* _Problem requirements_
When a picture appears among the records, leave it out, and copy all else exactly.

** Opening Records supplied block **

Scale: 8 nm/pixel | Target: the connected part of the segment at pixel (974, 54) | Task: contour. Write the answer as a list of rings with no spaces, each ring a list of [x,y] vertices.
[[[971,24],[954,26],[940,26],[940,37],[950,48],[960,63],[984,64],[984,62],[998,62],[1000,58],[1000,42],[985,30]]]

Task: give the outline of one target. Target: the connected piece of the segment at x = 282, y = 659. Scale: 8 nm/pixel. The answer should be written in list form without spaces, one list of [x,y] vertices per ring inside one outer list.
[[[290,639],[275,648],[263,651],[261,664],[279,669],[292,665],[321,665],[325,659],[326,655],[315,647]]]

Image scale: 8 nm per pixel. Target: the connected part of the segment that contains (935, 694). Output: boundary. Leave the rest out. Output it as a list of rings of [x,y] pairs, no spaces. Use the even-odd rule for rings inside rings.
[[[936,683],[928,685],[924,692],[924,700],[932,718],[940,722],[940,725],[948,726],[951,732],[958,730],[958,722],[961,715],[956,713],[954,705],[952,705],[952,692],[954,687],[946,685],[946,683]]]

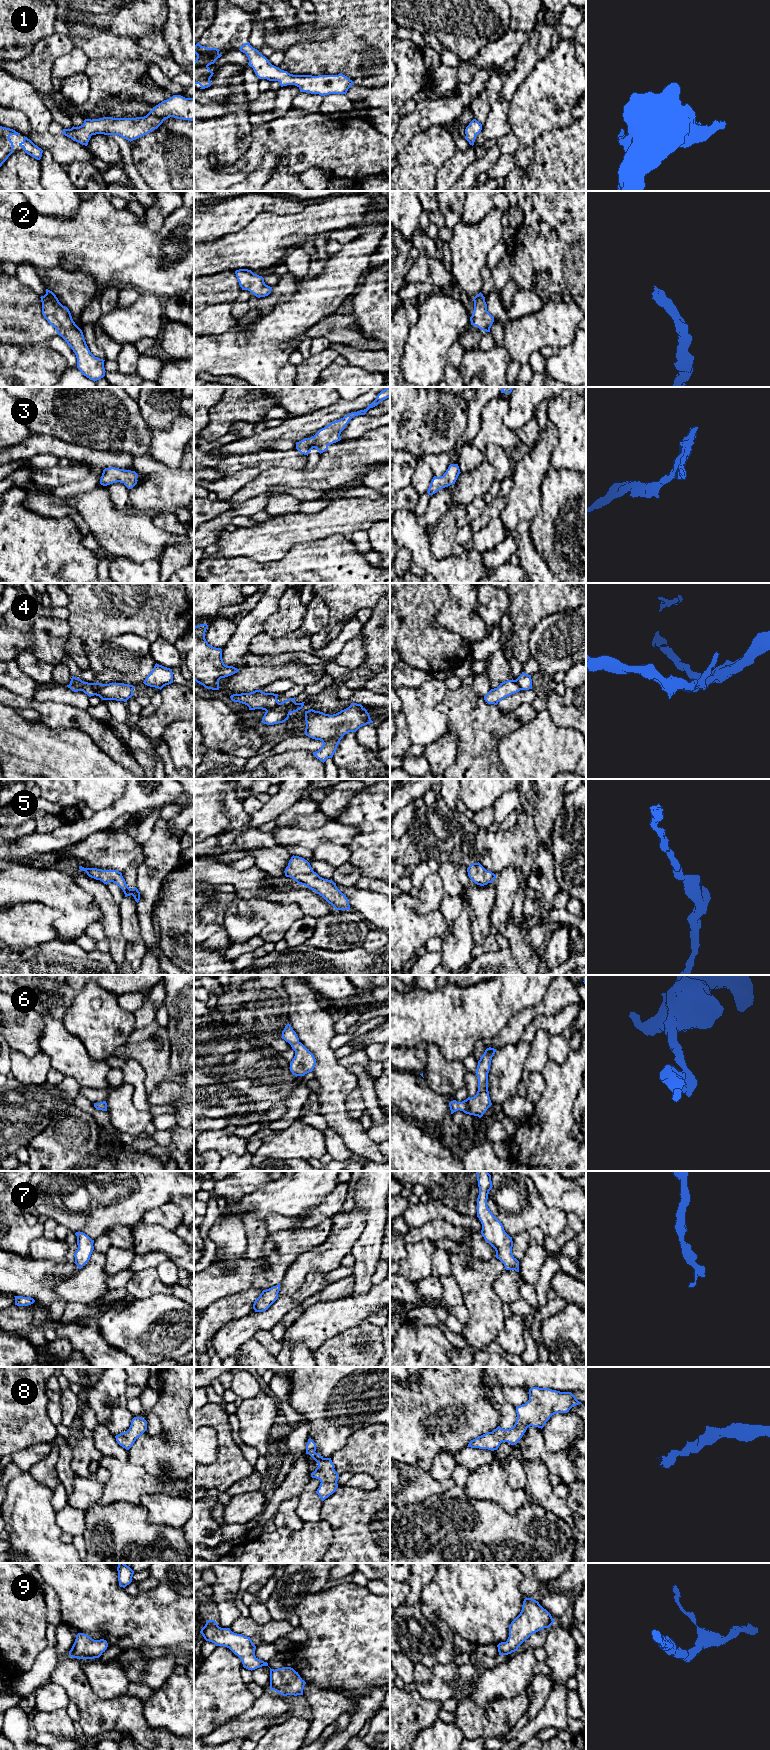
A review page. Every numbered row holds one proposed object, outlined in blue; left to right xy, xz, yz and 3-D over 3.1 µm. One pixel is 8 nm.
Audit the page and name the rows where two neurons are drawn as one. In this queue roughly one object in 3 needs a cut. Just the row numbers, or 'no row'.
4

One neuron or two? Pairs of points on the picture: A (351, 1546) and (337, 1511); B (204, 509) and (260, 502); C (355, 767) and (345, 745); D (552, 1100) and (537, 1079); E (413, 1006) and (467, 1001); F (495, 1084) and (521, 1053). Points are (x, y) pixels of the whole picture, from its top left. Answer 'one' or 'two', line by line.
A: one
B: two
C: one
D: two
E: one
F: one

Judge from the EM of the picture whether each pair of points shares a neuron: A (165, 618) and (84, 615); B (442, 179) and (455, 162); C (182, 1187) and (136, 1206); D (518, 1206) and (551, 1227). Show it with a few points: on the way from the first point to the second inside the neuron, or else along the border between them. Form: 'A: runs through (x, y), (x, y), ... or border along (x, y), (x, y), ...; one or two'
A: runs through (145, 614), (104, 614); one
B: runs through (446, 175), (451, 166); one
C: runs through (171, 1187), (158, 1187), (147, 1195); one
D: runs through (526, 1210), (537, 1214), (543, 1219); one

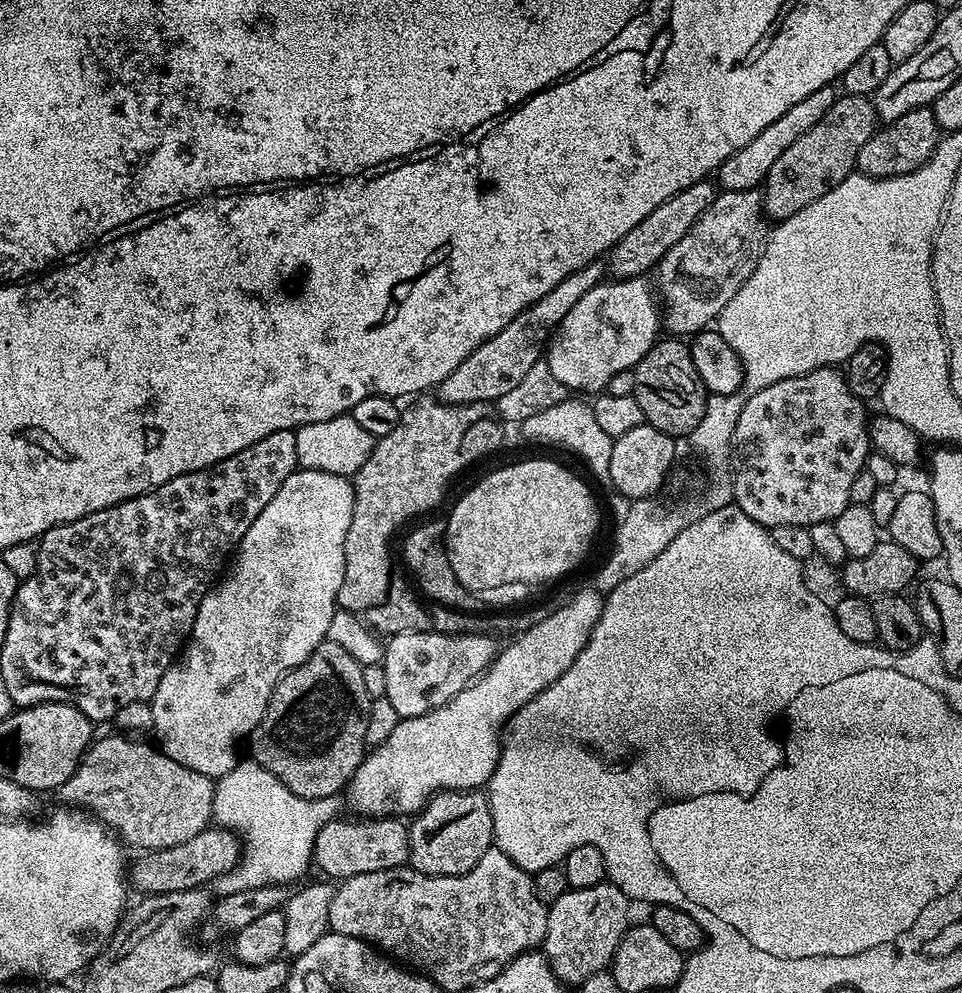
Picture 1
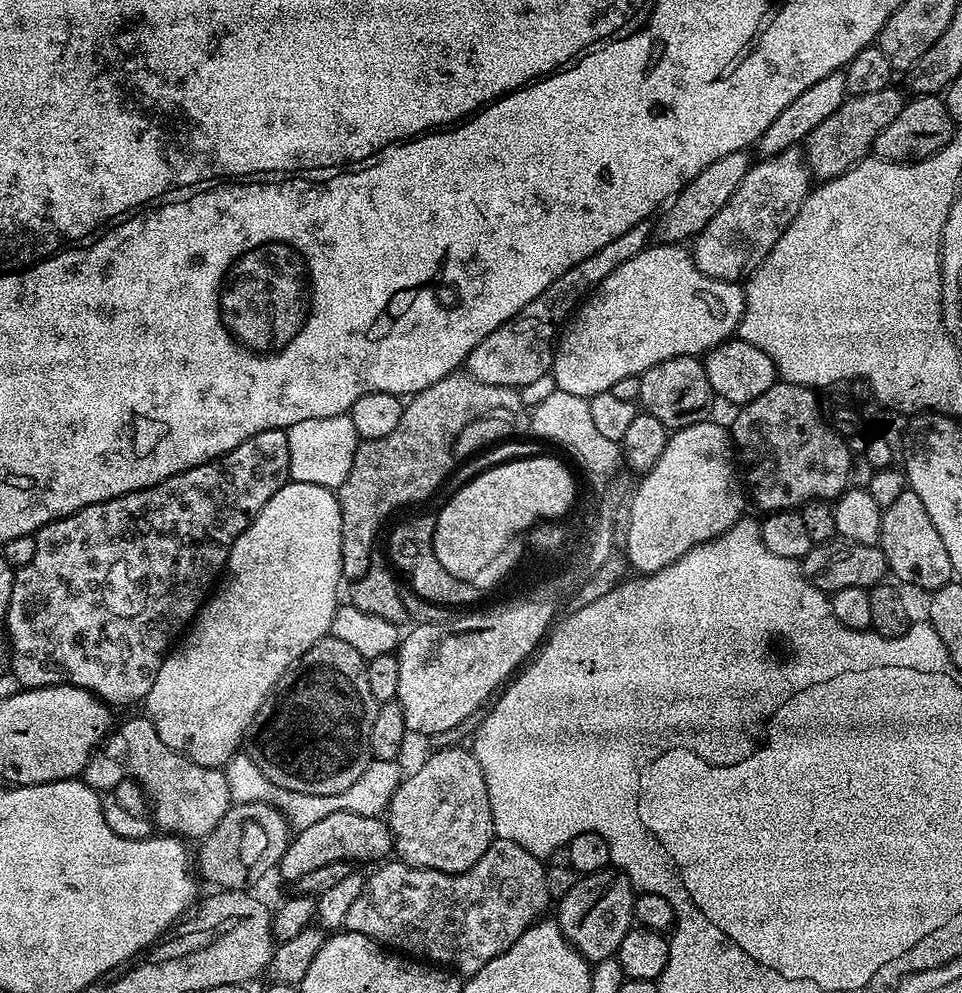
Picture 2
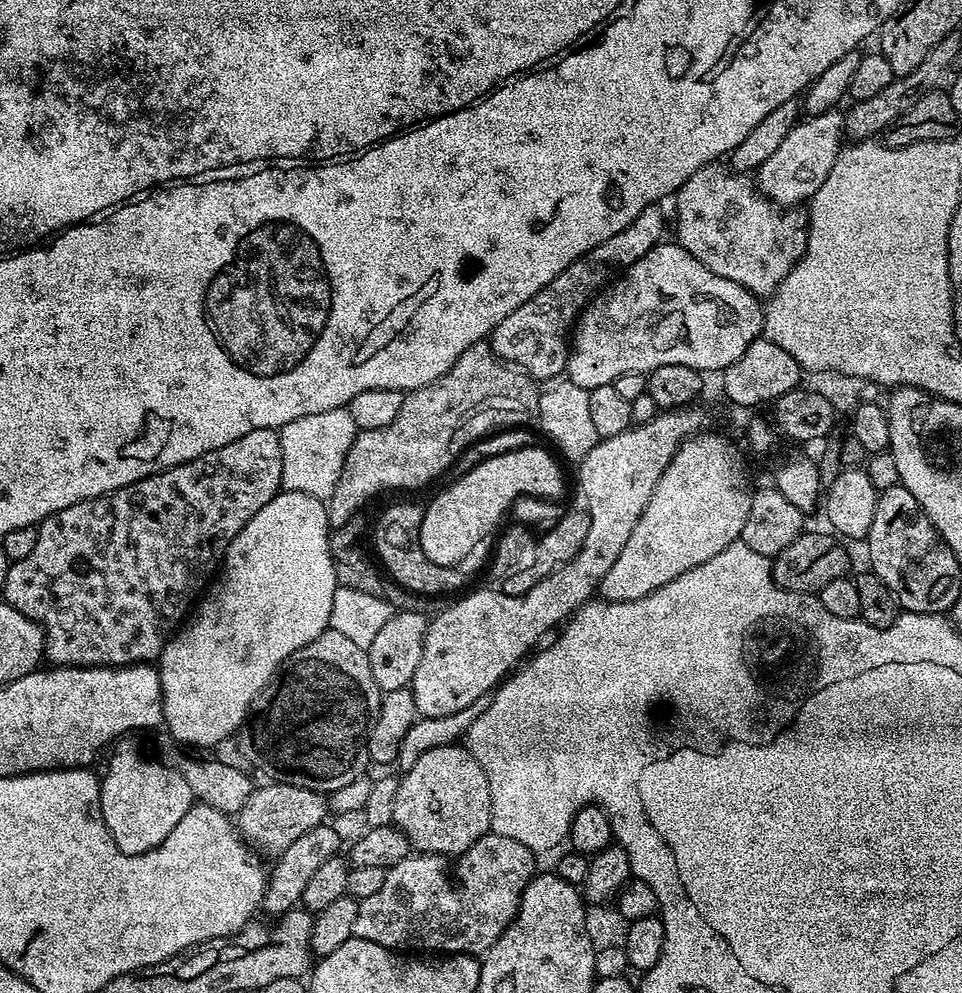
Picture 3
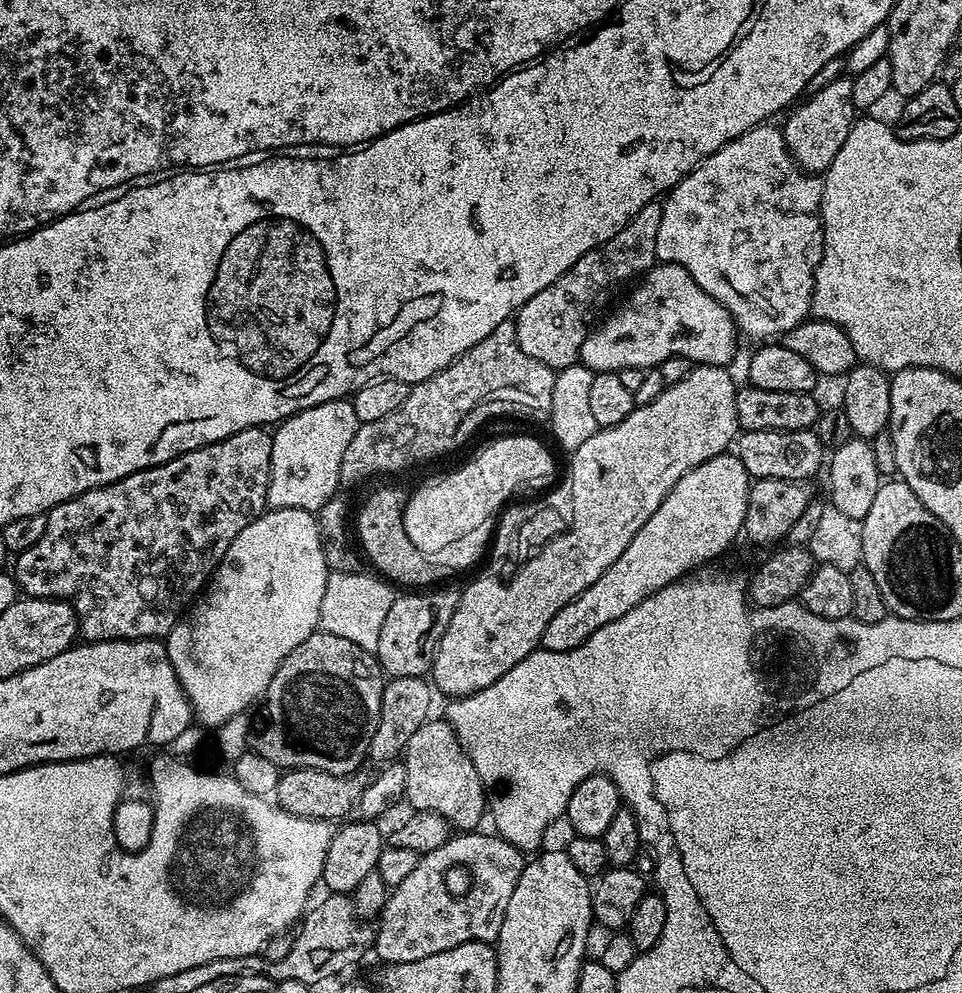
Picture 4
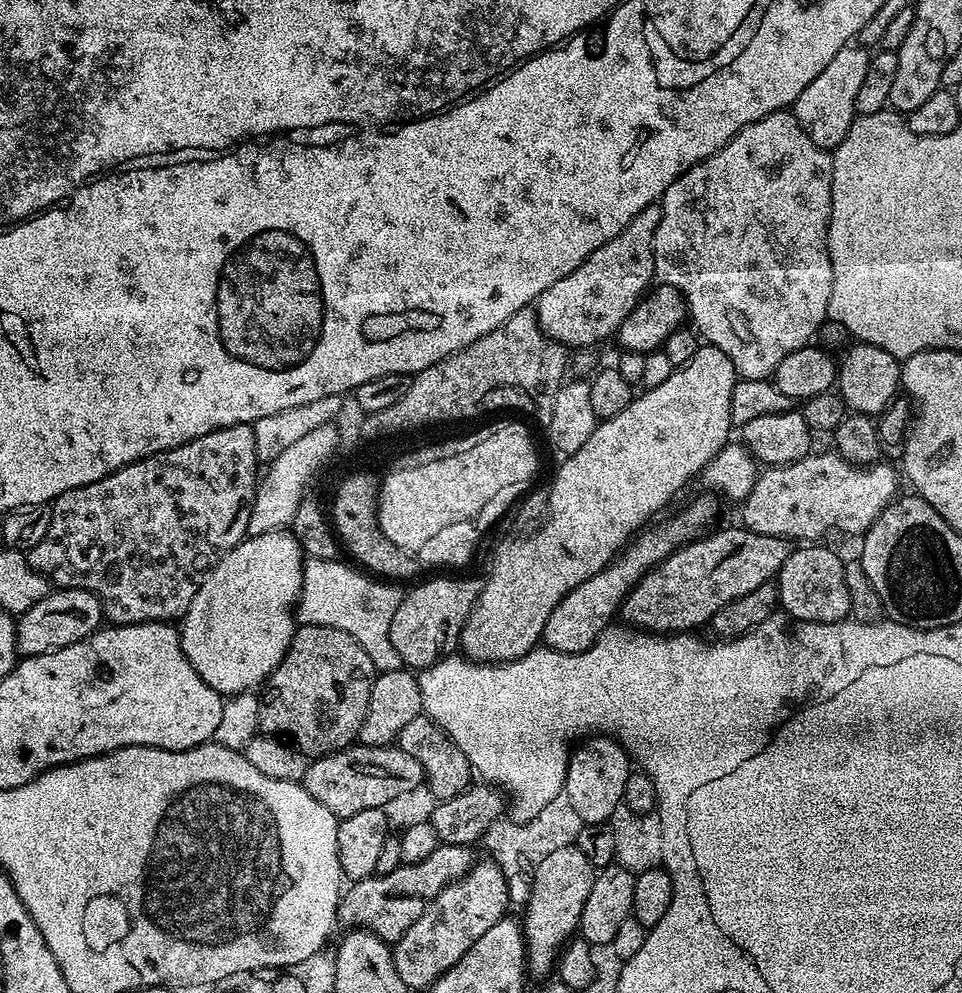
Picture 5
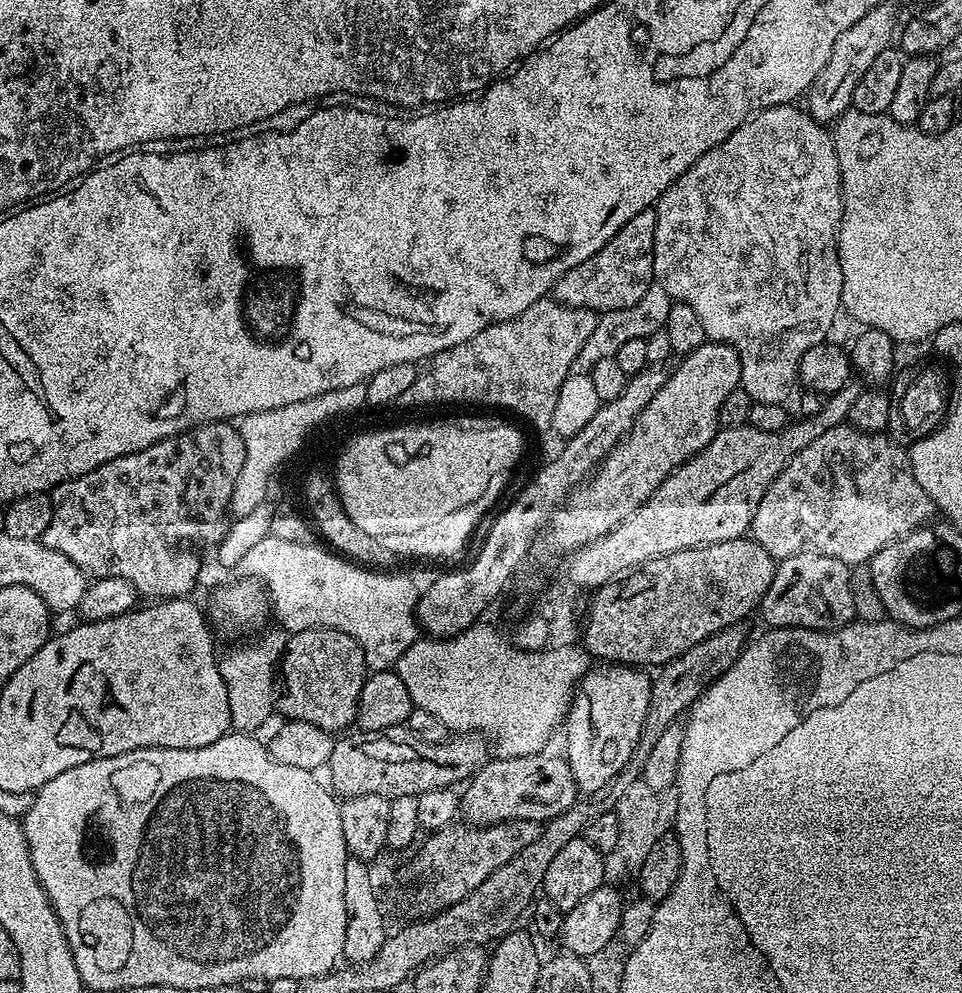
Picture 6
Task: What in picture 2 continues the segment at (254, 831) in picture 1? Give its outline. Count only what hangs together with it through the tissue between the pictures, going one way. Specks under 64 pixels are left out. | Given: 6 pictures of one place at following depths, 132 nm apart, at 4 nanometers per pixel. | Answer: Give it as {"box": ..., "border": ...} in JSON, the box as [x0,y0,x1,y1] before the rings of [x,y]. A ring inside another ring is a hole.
{"box":[222,750,402,830],"border":[[[242,750],[237,751],[235,756],[228,759],[222,771],[226,778],[226,786],[230,786],[230,794],[235,803],[266,802],[272,804],[280,809],[281,814],[293,829],[299,830],[306,826],[314,826],[314,822],[339,812],[380,816],[387,809],[396,792],[396,787],[401,782],[402,771],[400,772],[398,765],[396,760],[372,760],[366,766],[366,770],[358,774],[358,782],[354,782],[354,786],[346,786],[342,794],[302,794],[280,788],[274,782],[270,782],[270,778],[266,778],[266,774],[262,774],[262,770],[258,770],[258,766],[254,766],[252,759]]]}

** Closing Records supplied block **

* _Result of the task_
Scale: 8 nm/pixel | Target: the connected part of the segment at pixel (974, 54) | Task: contour. Write the answer as a list of rings with no spaces, each ring a list of [x,y] vertices.
[[[971,24],[954,26],[940,26],[940,37],[950,48],[960,63],[984,64],[984,62],[998,62],[1000,58],[1000,42],[985,30]]]

Task: give the outline of one target. Target: the connected piece of the segment at x = 282, y = 659. Scale: 8 nm/pixel. The answer should be written in list form without spaces, one list of [x,y] vertices per ring inside one outer list.
[[[290,639],[275,648],[263,651],[261,664],[279,669],[292,665],[321,665],[325,659],[326,655],[315,647]]]

Image scale: 8 nm per pixel. Target: the connected part of the segment that contains (935, 694). Output: boundary. Leave the rest out. Output it as a list of rings of [x,y] pairs, no spaces. Use the even-odd rule for rings inside rings.
[[[936,683],[928,685],[924,692],[924,700],[932,718],[940,722],[940,725],[948,726],[951,732],[958,730],[958,722],[961,715],[956,713],[954,705],[952,705],[952,692],[954,687],[946,685],[946,683]]]

A review page. Every numbered row holds one proposed object, outlined in blue; left to right xy, xz, yz and 3-D over 3.1 µm. One pixel is 8 nm.
Audit the page and name the rows where two neurons are drawn as one. In this queue roughly one object in 3 needs a cut. Just the row numbers, or 'no row'.
4

One neuron or two? Pairs of points on the picture: A (351, 1546) and (337, 1511); B (204, 509) and (260, 502); C (355, 767) and (345, 745); D (552, 1100) and (537, 1079); E (413, 1006) and (467, 1001); F (495, 1084) and (521, 1053). Points are (x, y) pixels of the whole picture, from its top left. Answer 'one' or 'two', line by line.
A: one
B: two
C: one
D: two
E: one
F: one

Judge from the EM of the picture whether each pair of points shares a neuron: A (165, 618) and (84, 615); B (442, 179) and (455, 162); C (182, 1187) and (136, 1206); D (518, 1206) and (551, 1227). Show it with a few points: on the way from the first point to the second inside the neuron, or else along the border between them. Form: 'A: runs through (x, y), (x, y), ... or border along (x, y), (x, y), ...; one or two'
A: runs through (145, 614), (104, 614); one
B: runs through (446, 175), (451, 166); one
C: runs through (171, 1187), (158, 1187), (147, 1195); one
D: runs through (526, 1210), (537, 1214), (543, 1219); one

Picture 1
Picture 2
Picture 3
Picture 4
Picture 5
Picture 6
Task: What in picture 2 continues the segment at (254, 831) in picture 1? Give its outline. Count only what hangs together with it through the tissue between the pictures, going one way. Specks under 64 pixels are left out. | Given: 6 pictures of one place at following depths, 132 nm apart, at 4 nanometers per pixel. | Answer: Give it as {"box": ..., "border": ...} in JSON, the box as [x0,y0,x1,y1] before the rings of [x,y]. A ring inside another ring is a hole.
{"box":[222,750,402,830],"border":[[[242,750],[237,751],[235,756],[228,759],[222,771],[226,778],[226,786],[230,786],[230,794],[235,803],[266,802],[272,804],[280,809],[281,814],[293,829],[299,830],[306,826],[314,826],[314,822],[339,812],[380,816],[387,809],[396,792],[396,787],[401,782],[402,771],[400,772],[398,765],[396,760],[372,760],[366,766],[366,770],[358,774],[358,782],[354,782],[354,786],[346,786],[342,794],[302,794],[280,788],[274,782],[270,782],[270,778],[266,778],[266,774],[262,774],[262,770],[258,770],[258,766],[254,766],[252,759]]]}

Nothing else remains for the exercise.